An inverted index maps each term to the documents that contain it. In e-commerce, it’s how queries instantly find matching products by words in titles, attributes, and descriptions.

What is an Inverted Index?

An inverted index is the core retrieval structure for text search: a term → postings list mapping. Each postings list stores doc IDs (and often positions) for documents containing the term, enabling fast lookups and phrase/proximity queries.

How It Works (quick)

  • Tokenize & normalize: Lowercase, fold accents, handle hyphens; create unigrams and (optionally) bigrams.
  • Build postings: For each term and field, store doc IDs, term frequency, and positions.
  • Query time: Look up postings for query terms → intersect/union → score (BM25/TF-IDF) → re-rank.
  • Fields & boosts: Separate fields (title/attributes/description) with BM25F weighting.

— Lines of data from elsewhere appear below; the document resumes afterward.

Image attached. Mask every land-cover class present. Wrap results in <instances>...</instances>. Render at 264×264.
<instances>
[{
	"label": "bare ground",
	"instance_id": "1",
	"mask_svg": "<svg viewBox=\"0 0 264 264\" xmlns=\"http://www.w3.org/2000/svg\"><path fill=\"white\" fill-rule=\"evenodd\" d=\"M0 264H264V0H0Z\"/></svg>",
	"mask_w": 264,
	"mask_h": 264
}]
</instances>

Why It Matters in E-commerce

  • Millisecond recall: Finds candidates fast before re-ranking or semantic steps.
  • Explainability: Highlights and snippets come from positions/offsets.
  • Cost-effective: Lexical retrieval is cheap and robust at scale.

Best Practices

  • Field design: Exact fields for SKU/MPN, analyzers for titles, bigrams for common phrases.
  • Locale analyzers: Language-aware tokenization/stemming per market.
  • Stopwords & synonyms: Filter obvious stopwords; apply synonyms at query time (late binding).
  • Hybrid pipeline: Use inverted index for recall, vectors for semantics, then re-rank/LTR.
  • Maintenance: Rebuild after mapping/analyzer changes; monitor index health.

Challenges

  • Vocabulary drift: New brands/models require analyzer/vocabulary upkeep.
  • Phrase sensitivity: Missing positions breaks phrase/proximity queries.
  • Multi-locale: Consistency across analyzers is non-trivial.

Examples

  • Query “air max 270” → intersect postings for air, max, 270 with strong bigram/phrase signals.
  • Query “gore-tex jacket” → normalized tokens map to the right postings despite hyphenation.

Summary

The inverted index is the backbone of fast, explainable text retrieval. With clean analyzers, smart fielding, and a hybrid pipeline, it powers accurate product search at scale.

FAQ

Inverted index vs database index?

A DB index speeds equality/range on columns; an inverted index is built for full-text retrieval.

Do I still need vectors?

Vectors improve semantic recall, but keep the inverted index for precision, speed, and filtering.

Positions necessary?

Yes for phrase/highlight/proximity; optional for pure bag-of-words.